Willem Dafoe had to cut into real kangaroo carcass on set of ‘The Hunter’

TORONTO – In the new film “The Hunter,” Willem Dafoe’s mercenary character shoots a kangaroo, pulls out its organs and uses them as bait in an effort to trap the seemingly extinct Tasmanian Tiger.

It’s a scene that was “very real,” says the two-time Oscar-nominated actor, noting a female kangaroo hunter gave him two carcasses to use for the scene that was shot in Tasmania.

“She said, ‘Be very careful because they’ve been dead for a little while’ — they stank to high heaven — ‘And if you go too deep, because in their insides the gasses started forming, they’d probably explode and you’ll be covered in guts and whatever it last ate,'” Dafoe recalled with a laugh in an interview at the 2011 Toronto International Film Festival.

“So the pressure was on and thank God … I come from a family of surgeons and I have some genetic memory in there or something,” he added, noting shooting the scene was “so simple it’s shocking.”

“I remember this from watching operations in real life: once you open up that outside part, everything gets objectified. So when I was there I knew exactly what to do.”

Opening Friday in Toronto, Montreal and Vancouver, “The Hunter” is based on the Julia Leigh novel and tells the story of a biotech company that wants the DNA from what may be the last remaining Tasmanian Tiger.

When Martin (Dafoe) starts to hunt down the dog-sized creature for the company, he begins to re-examine his life.

Dafoe said he learned survival skills for the role from local trappers and a “very poetic soul” who taught him how to make snares and de-scent himself so animals wouldn’t follow him.

“I really thrive on filming in remote locations because the world drops away,” said Dafoe, a Wisconsin native who was nominated for the Academy Award for his roles in “Platoon” (1986) and “Shadow of the Vampire” (2000).

“The movie world seems far, far away, your personal life seems far, far away. Everything gets a little more focused because the line between your regular daily life and the exotic, pretend life in the film gets blurred, so you can sort of pretend in a deeper way.”

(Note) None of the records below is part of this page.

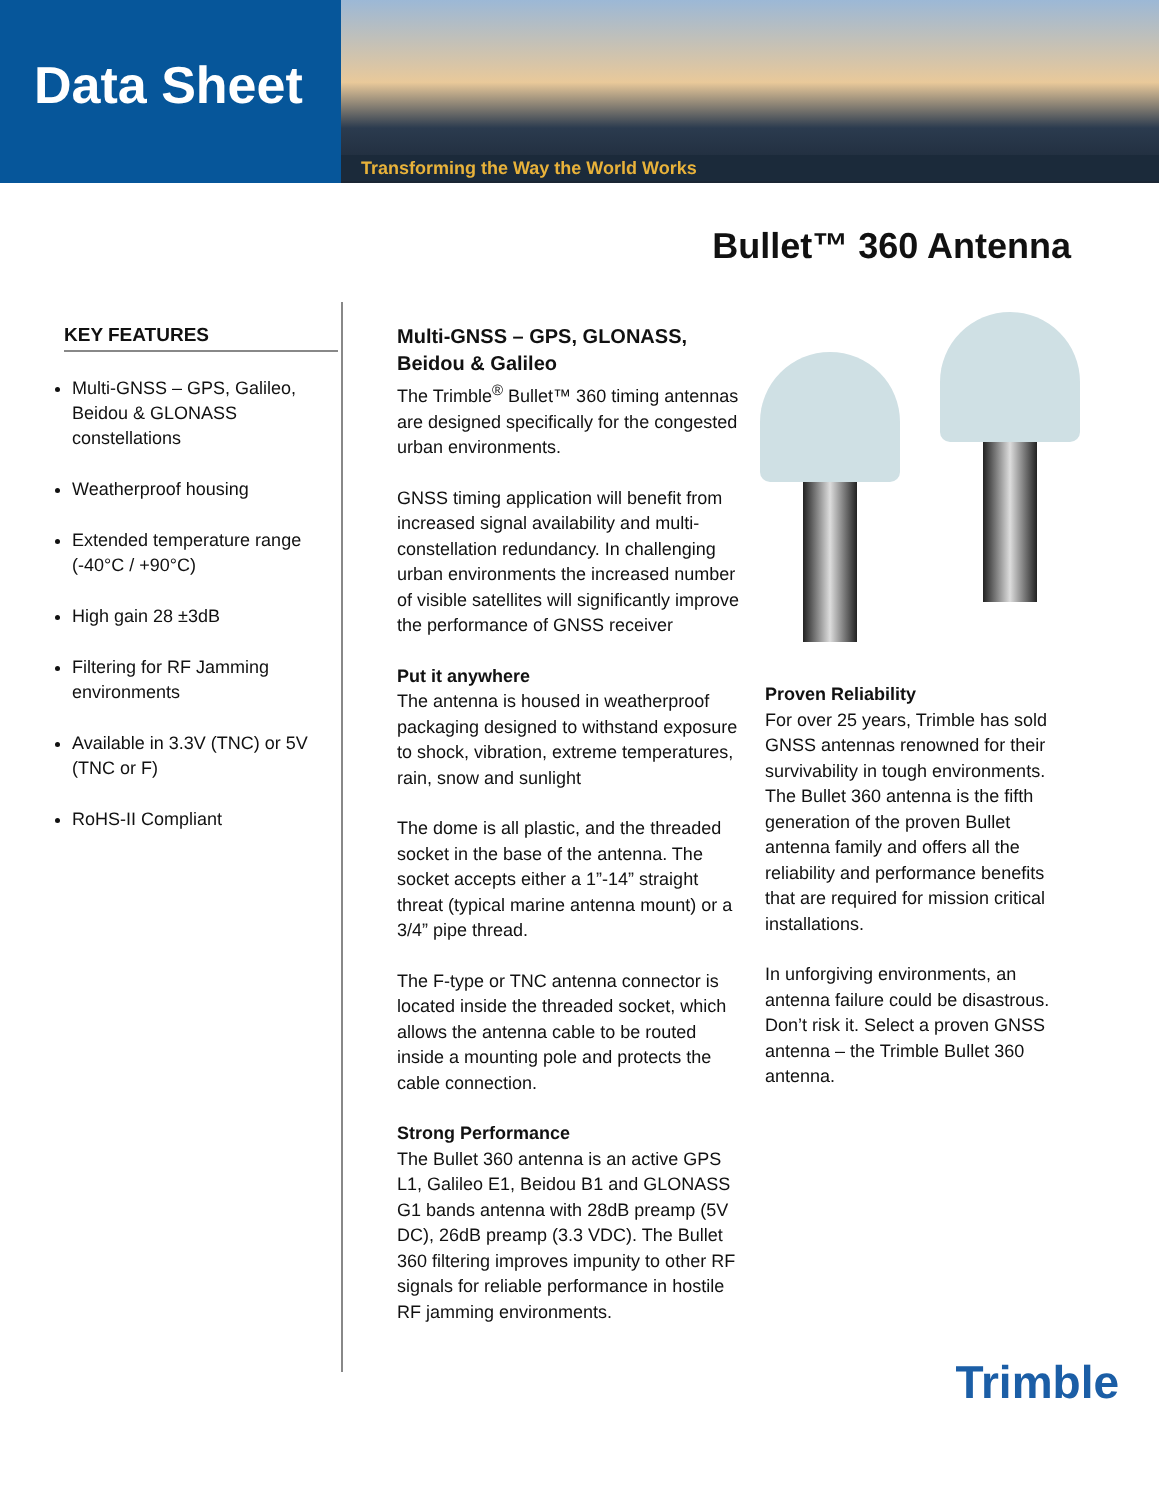Data Sheet
Transforming the Way the World Works
Bullet™ 360 Antenna
KEY FEATURES
Multi-GNSS – GPS, Galileo, Beidou & GLONASS constellations
Weatherproof housing
Extended temperature range (-40°C / +90°C)
High gain 28 ±3dB
Filtering for RF Jamming environments
Available in 3.3V (TNC) or 5V (TNC or F)
RoHS-II Compliant
Multi-GNSS – GPS, GLONASS, Beidou & Galileo
The Trimble<sup>®</sup> Bullet™ 360 timing antennas are designed specifically for the congested urban environments.
GNSS timing application will benefit from increased signal availability and multi-constellation redundancy. In challenging urban environments the increased number of visible satellites will significantly improve the performance of GNSS receiver
Put it anywhere
The antenna is housed in weatherproof packaging designed to withstand exposure to shock, vibration, extreme temperatures, rain, snow and sunlight
The dome is all plastic, and the threaded socket in the base of the antenna. The socket accepts either a 1”-14” straight threat (typical marine antenna mount) or a 3/4” pipe thread.
The F-type or TNC antenna connector is located inside the threaded socket, which allows the antenna cable to be routed inside a mounting pole and protects the cable connection.
Strong Performance
The Bullet 360 antenna is an active GPS L1, Galileo E1, Beidou B1 and GLONASS G1 bands antenna with 28dB preamp (5V DC), 26dB preamp (3.3 VDC). The Bullet 360 filtering improves impunity to other RF signals for reliable performance in hostile RF jamming environments.
Proven Reliability
For over 25 years, Trimble has sold GNSS antennas renowned for their survivability in tough environments. The Bullet 360 antenna is the fifth generation of the proven Bullet antenna family and offers all the reliability and performance benefits that are required for mission critical installations.
In unforgiving environments, an antenna failure could be disastrous. Don’t risk it. Select a proven GNSS antenna – the Trimble Bullet 360 antenna.
Trimble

Directed by Daniel Nettheim, “The Hunter” co-stars Frances O’Connor as the depressed wife of a missing zoologist. Sam Neill plays a powerful local.

The psychological drama touches on the debate over logging in the area and Dafoe said the people playing characters on both sides of the issue in the film were not actors.

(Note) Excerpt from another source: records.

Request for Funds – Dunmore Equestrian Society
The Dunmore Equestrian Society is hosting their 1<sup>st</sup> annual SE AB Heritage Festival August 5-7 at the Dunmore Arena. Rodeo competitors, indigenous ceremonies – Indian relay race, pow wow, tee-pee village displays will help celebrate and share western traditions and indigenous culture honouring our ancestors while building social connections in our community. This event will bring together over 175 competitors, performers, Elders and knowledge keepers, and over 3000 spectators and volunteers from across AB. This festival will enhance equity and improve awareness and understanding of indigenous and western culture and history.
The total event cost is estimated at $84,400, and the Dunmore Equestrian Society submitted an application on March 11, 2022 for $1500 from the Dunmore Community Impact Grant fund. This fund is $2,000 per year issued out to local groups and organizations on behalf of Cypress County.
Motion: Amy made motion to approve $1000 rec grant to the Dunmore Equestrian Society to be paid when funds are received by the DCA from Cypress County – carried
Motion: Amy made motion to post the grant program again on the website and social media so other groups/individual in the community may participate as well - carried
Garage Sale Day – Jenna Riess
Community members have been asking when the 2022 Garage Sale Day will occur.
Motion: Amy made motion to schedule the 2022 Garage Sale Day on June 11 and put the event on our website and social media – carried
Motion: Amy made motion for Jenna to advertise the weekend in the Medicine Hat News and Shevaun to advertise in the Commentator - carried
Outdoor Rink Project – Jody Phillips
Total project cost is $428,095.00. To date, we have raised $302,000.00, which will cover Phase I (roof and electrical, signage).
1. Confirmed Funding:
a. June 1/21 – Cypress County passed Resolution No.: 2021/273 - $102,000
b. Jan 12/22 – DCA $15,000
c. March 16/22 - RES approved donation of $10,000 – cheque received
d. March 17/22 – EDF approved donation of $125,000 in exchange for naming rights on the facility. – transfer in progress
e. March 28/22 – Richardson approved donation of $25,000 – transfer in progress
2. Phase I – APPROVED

“In the film the loggers are loggers and the people that are green activists are green activists,” explained the 55-year-old. “It’s a very real thing, and I was really wowed because on one occasion they were working the same day, so they were having lunch next to each other and it was sort of a beautiful thing. Like, a ceasefire had been called because they really don’t have an understanding between each other and they really are enemies.

“It was sort of beautiful to have them put it aside for working on the film, and then you knew as soon as they finished their day they would go back to their posts.”

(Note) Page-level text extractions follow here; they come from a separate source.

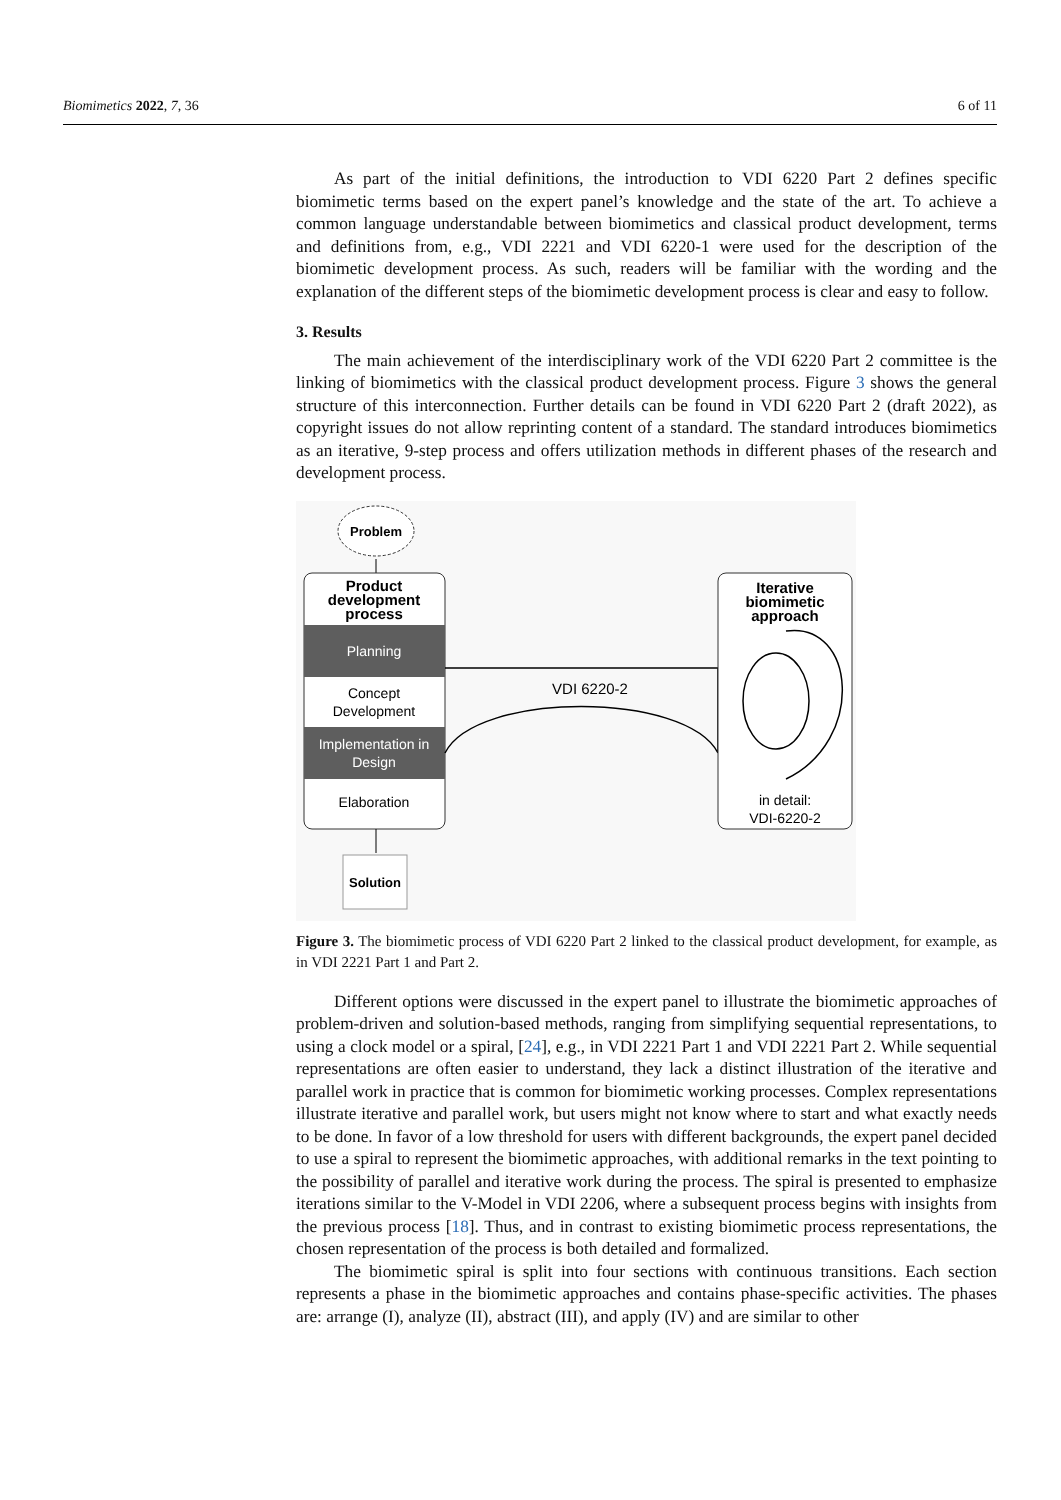Biomimetics 2022, 7, 36 6 of 11
As part of the initial definitions, the introduction to VDI 6220 Part 2 defines specific biomimetic terms based on the expert panel’s knowledge and the state of the art. To achieve a common language understandable between biomimetics and classical product development, terms and definitions from, e.g., VDI 2221 and VDI 6220-1 were used for the description of the biomimetic development process. As such, readers will be familiar with the wording and the explanation of the different steps of the biomimetic development process is clear and easy to follow.
3. Results
The main achievement of the interdisciplinary work of the VDI 6220 Part 2 committee is the linking of biomimetics with the classical product development process. Figure 3 shows the general structure of this interconnection. Further details can be found in VDI 6220 Part 2 (draft 2022), as copyright issues do not allow reprinting content of a standard. The standard introduces biomimetics as an iterative, 9-step process and offers utilization methods in different phases of the research and development process.
Problem
Product
development
process
Planning
Concept
Development
Implementation in
Design
Elaboration
Solution
VDI 6220-2
Iterative
biomimetic
approach
in detail:
VDI-6220-2
Figure 3. The biomimetic process of VDI 6220 Part 2 linked to the classical product development, for example, as in VDI 2221 Part 1 and Part 2.
Different options were discussed in the expert panel to illustrate the biomimetic approaches of problem-driven and solution-based methods, ranging from simplifying sequential representations, to using a clock model or a spiral, [24], e.g., in VDI 2221 Part 1 and VDI 2221 Part 2. While sequential representations are often easier to understand, they lack a distinct illustration of the iterative and parallel work in practice that is common for biomimetic working processes. Complex representations illustrate iterative and parallel work, but users might not know where to start and what exactly needs to be done. In favor of a low threshold for users with different backgrounds, the expert panel decided to use a spiral to represent the biomimetic approaches, with additional remarks in the text pointing to the possibility of parallel and iterative work during the process. The spiral is presented to emphasize iterations similar to the V-Model in VDI 2206, where a subsequent process begins with insights from the previous process [18]. Thus, and in contrast to existing biomimetic process representations, the chosen representation of the process is both detailed and formalized.
The biomimetic spiral is split into four sections with continuous transitions. Each section represents a phase in the biomimetic approaches and contains phase-specific activities. The phases are: arrange (I), analyze (II), abstract (III), and apply (IV) and are similar to other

Another real element that struck Dafoe? That some people in the area really do believe there’s a Tasmanian Tiger out there, despite its apparent extinction from extensive hunting.

“Even when we were there, I remember right in the middle of shooting there was a serious sighting. Periodically people have sightings and now there are even people with videos. They put them on YouTube and they’re always grainy,” said Dafoe.

“It’s become kind of like the Yeti of Tasmania, and it’s an interesting thing because it’s a potent symbol. It means a lot of things because it’s really connected to the past and to the history of colonization, the history of how they’ve dealt with the nature.”

“The Hunter” opens in Edmonton on April 20 and in Calgary on April 27.